Diketahui, gaji dan tunjangan hakim saat ini mengacu pada Peraturan Pemerintah (PP) Nomor 94 Tahun 2012. Berdasarkan aturan di atas, gaji pokok hakim berkisar antara Rp 2 juta hingga Rp 4 juta. Untuk mencapai gaji Rp 4 juta, hakim Golongan III harus mengabdi setidaknya selama 30 tahun. Sementara itu, hakim Golongan IV harus mengabdi selama 24 tahun untuk mendapatkan gaji pokok Rp 4 juta.

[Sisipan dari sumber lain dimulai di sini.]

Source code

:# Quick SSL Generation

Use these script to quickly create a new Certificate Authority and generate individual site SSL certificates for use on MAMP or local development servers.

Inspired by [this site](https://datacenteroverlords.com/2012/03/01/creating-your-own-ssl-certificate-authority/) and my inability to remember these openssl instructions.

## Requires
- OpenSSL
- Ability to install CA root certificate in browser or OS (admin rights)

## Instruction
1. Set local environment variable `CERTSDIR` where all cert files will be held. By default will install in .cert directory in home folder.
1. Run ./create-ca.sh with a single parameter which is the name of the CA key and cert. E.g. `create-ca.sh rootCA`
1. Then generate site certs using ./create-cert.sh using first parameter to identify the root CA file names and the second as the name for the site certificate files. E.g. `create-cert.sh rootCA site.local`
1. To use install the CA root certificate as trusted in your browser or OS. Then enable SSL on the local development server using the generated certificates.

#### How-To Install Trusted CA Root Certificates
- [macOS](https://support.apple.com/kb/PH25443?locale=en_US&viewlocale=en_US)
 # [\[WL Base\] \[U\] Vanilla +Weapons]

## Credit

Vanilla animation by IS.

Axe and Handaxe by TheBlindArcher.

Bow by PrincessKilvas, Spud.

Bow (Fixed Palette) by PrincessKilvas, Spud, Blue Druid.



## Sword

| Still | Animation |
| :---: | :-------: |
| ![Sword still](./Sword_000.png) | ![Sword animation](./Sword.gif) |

Adapun tunjangan hakim di Indonesia diatur dalam Lampiran II PP No 94/2012 yang menyatakan bahwa tunjangan hakim paling rendah adalah Rp 8,5 juta untuk hakim pratama di pengadilan kelas II. Sedangkan tunjangan hakim paling tinggi Rp 24 juta untuk hakim utama di pengadilan kelas IA khusus. Sementara tunjangan ketua dan wakil ketua pengadilan berkisar Rp 15,9 juta hingga Rp 27 juta. Terkait hal ini, para hakim meminta pemerintah untuk merevisi PP tersebut.
Diketahui pagi tadi, salah seorang koordinator Solidaritas Hakim Indonesia, Jusran Ipandi sudah menyampaikan audiensi dengan MA dan Kementerian Hukum dan Hak Asasi Manusia (Kemenkumham). Kegiatan tersebut merupakan salah satu agenda utama dalam rangkaian aksi ini.
Dalam pertemuan dengan MA, Solidaritas Hakim Indonesia menyampaikan draf Revisi Peraturan Pemerintah Nomor 94 Tahun 2012 tentang Hak Keuangan dan Fasilitas Hakim. Kemudian, Solidaritas Hakim Indonesia juga membawa tiga tuntutan utama lainnya. Pertama, pengesahan RUU Jabatan Hakim yang bertujuan mengupayakan adanya landasan hukum yang kuat dan independen bagi profesi Hakim, yang diatur secara komprehensif melalui UU Jabatan Hakim.
Kedua, Solidaritas Hakim Indonesia mendorong agar disahkannya RUU Contempt of Court. RUU ini Mendorong pengesahan UU yang mengatur perlindungan bagi hakim dari segala bentuk penghinaan terhadap pengadilan (contempt of court). Ketiga, Solidaritas Hakim Indonesia mendorong disahkannya Peraturan Pemerintah tentang Jaminan Keamanan Hakim. Hal ini dinilai mendesak diterbitkannya peraturan pemerintah yang menjamin keamanan hakim dalam menjalankan tugasnya.